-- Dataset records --
⟨
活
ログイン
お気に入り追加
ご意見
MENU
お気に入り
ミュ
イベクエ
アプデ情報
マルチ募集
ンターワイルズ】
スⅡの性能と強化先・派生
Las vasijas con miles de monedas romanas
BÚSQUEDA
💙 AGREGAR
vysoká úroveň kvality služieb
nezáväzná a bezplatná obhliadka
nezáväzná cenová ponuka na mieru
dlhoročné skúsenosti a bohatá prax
⟩
⟨
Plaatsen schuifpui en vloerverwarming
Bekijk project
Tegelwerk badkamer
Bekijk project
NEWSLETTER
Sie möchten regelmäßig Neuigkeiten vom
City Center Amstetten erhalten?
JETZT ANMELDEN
⟩
-- Exercise --
Substitute "ontwerp" for each occurrence of "project" in the part of the listing that opens with the line containing "Plaatsen schuifpui en vloerverwarming" and closes with the line containing "JETZT ANMELDEN". Reproduce only that part, leaving everything else unchanged.

-- Response to this task --
Plaatsen schuifpui en vloerverwarming
Bekijk ontwerp
Tegelwerk badkamer
Bekijk ontwerp
NEWSLETTER
Sie möchten regelmäßig Neuigkeiten vom
City Center Amstetten erhalten?
JETZT ANMELDEN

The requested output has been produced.